Die Möglichkeit der Abweichung von geodätischen Pfaden bei der Ablage eröffnet zwar einen zusätzlichen Freiheitsgrad im Laminatdesign, birgt zum anderen aber auch weitere Herausforderungen aus Sicht der Fertigung. Die Notwendigkeit einer geodätischen Krümmung des Materials (eng. steering) zeigt sich insbesondere im Dombereich, in welchem die einzelnen Bahnen in Abhängigkeit der Faserorientierung auf schneckenförmigen Pfaden zusammenlaufen. Das Limit des möglichen Steering-Wertes ist abhängig vom verwendeten Material, dem Untergrund, auf dem abgelegt wird, als auch von den verwendeten Prozessparametern und Legestrategien. Aktuell erfolgt die Ermittlung des limitierenden Steering-Werts meist in 2D-Referenzversuchen, welcher als Randbedingung in das Design einfließt. Abweichend von ebenen Referenzversuchen (2D) hat jedoch auch die dreidimensionale Geometrie des Formwerkzeugs einen Einfluss auf den erreichbaren Steering-Wert. Im Falle des Dombereichs der Tankstruktur zeigt sich erwartungsgemäß ein positiver Effekt auf den erreichbaren Steering-Wert, welcher ebenfalls im Rahmen der Demonstratorfertigung des Projekts HyStor nachgewiesen werden konnte.
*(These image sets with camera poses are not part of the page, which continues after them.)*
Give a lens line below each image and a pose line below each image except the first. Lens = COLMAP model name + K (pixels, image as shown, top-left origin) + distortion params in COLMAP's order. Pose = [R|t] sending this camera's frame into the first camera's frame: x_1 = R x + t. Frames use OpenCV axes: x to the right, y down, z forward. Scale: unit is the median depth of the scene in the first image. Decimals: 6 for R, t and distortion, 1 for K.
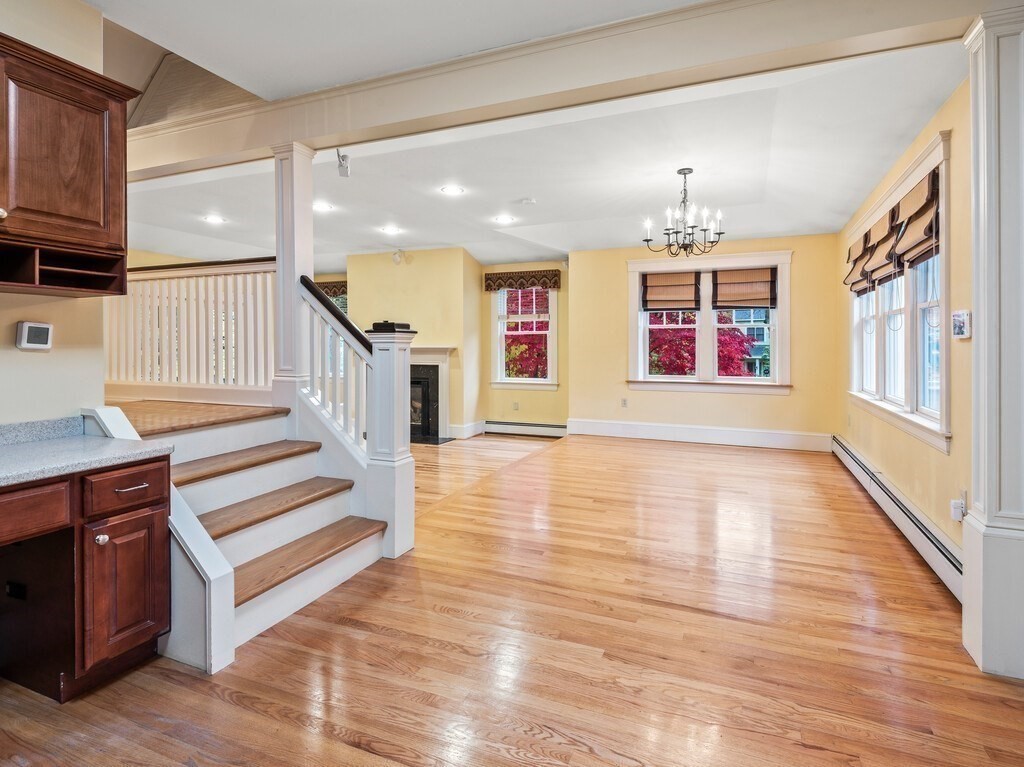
lens RADIAL K [[527.3, 0, 524.7], [0, 527.3, 352.6], [0, 0, 1]] dist [0.017579, -0.011938]
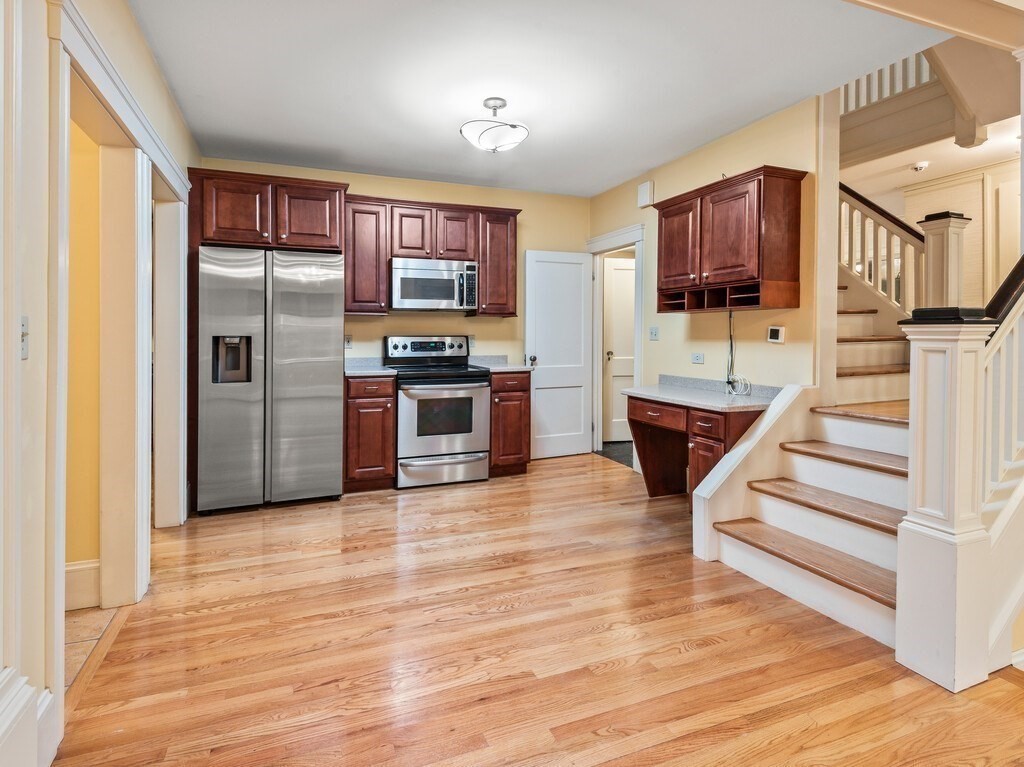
lens RADIAL K [[527.3, 0, 502.6], [0, 527.3, 339.4], [0, 0, 1]] dist [0.017579, -0.011938]
pose [[-0.718090, 0.007657, -0.695908, 0.600404], [-0.007043, 0.999808, 0.018269, -0.029436], [0.695915, 0.018020, -0.717898, 1.164848]]
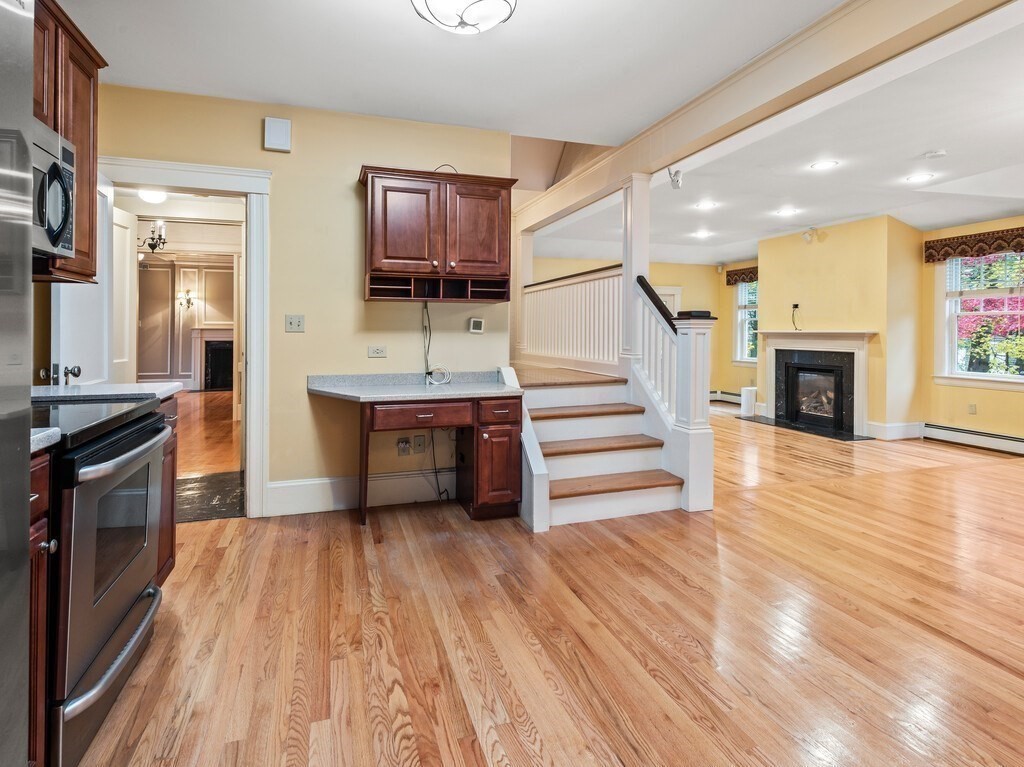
lens RADIAL K [[527.3, 0, 497.5], [0, 527.3, 339.2], [0, 0, 1]] dist [0.017579, -0.011938]
pose [[0.635998, 0.012362, -0.771591, 0.398406], [-0.009738, 0.999921, 0.007994, 0.000566], [0.771629, 0.002429, 0.636068, -0.081574]]
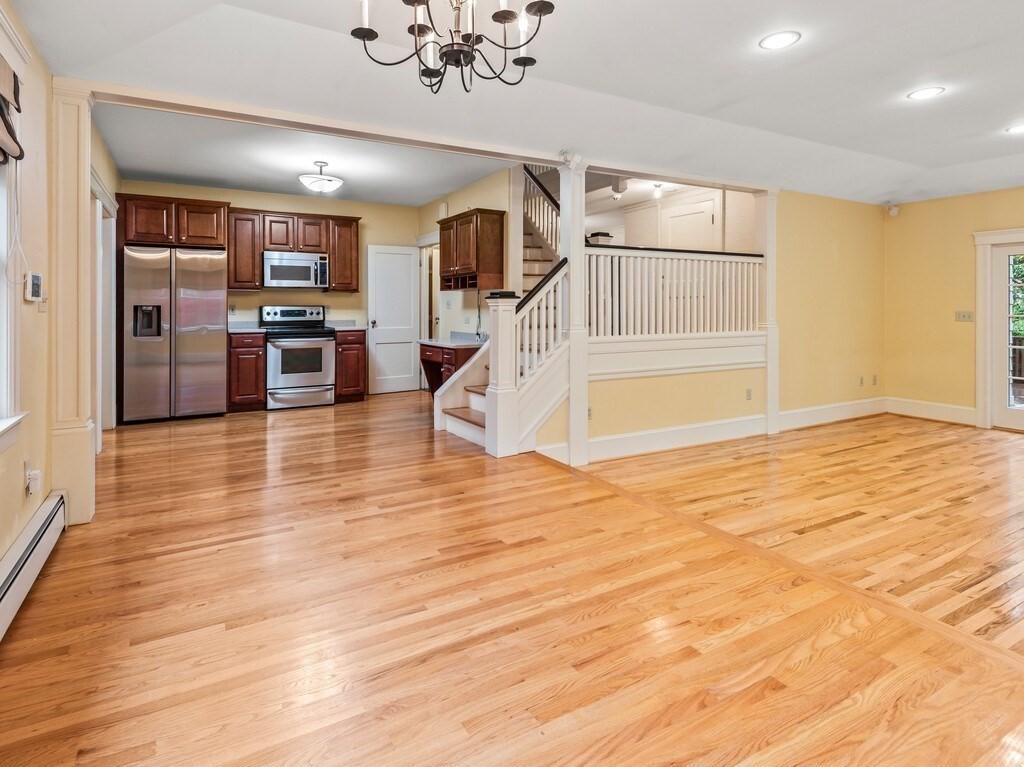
lens RADIAL K [[527.3, 0, 489.3], [0, 527.3, 312.8], [0, 0, 1]] dist [0.017579, -0.011938]
pose [[-0.620423, 0.009420, -0.784211, 0.921073], [-0.007498, 0.999811, 0.017942, -0.025936], [0.784232, 0.017011, -0.620235, 1.968242]]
Trotz des positiven Geometrieeinflusses im Dombereich ist zu derzeitigem Stand eine vollständige Belegung des Dombereiches mit den Belegungsstrategien, welche für den AFP-Prozess standardmäßig Anwendung finden, in der Regel nicht erreichbar. Der durch das mögliche Steering limitierte Bereich im Domsegment, welcher ohne ein Auftreten von Fertigungsfehlern belegt werden kann, sinkt dabei mit ansteigendem Faserwinkel bezogen auf die Rotationsachse als 0°-Orientierung. Es besteht daher die Notwendigkeit der Adaption oder der Weiterentwicklung vorhandener AFP-Belegungsstrategien, welche den Anforderungen an eine LH2-Tankstruktur genügen und eine vollständige Belegung der Geometrie ermöglichen.
Zusammenfassung und Ausblick
Das Medium Wasserstoff birgt ein großes Potenzial für zukünftige, CO2-freie Antriebe. Gespeichert in flüssiger Form sind gegenüber der gasförmigen Speicherung vergleichsweise geringe Betriebsdrücke erforderlich, wodurch der gravimetrische Index des Gesamtsystems gesteigert werden kann. Dies macht die Verwendung von flüssigem Wasserstoff zu einer attraktiven Alternative gegenüber Kerosin oder SAF. Für die Fertigung von LH2-Tankstrukturen werden grundlegend zwei unterschiedliche Fertigungsverfahren in Betracht gezogen: Zum einen das Wickelverfahren und zum anderen das Automated-Fiber-Placement (AFP). AFP bietet gegenüber dem Wickelverfahren das Potenzial der höheren Flexibilität hinsichtlich der Laminatgestaltung sowie einer Masseneinsparung durch die Vermeidung von Kreuzungspunkten der Materialbahnen im Dombereich. Hierdurch wird ebenfalls das Risiko von Spannungsüberhöhungen und einer damit verbundenen Mikrorossbildung gesenkt. Der Nachweis der Eignung des AFP-Verfahrens zur Fertigung von LH2-Tankstrukturen erfolgte innerhalb des DLR erstmals im Rahmen des Projekts HyStor. Weiterer Forschungsbedarf zeigte sich hierbei insbesondere in der Beschreibung der materialseitigen Grenzen sowie der Adaption von Legestrategien.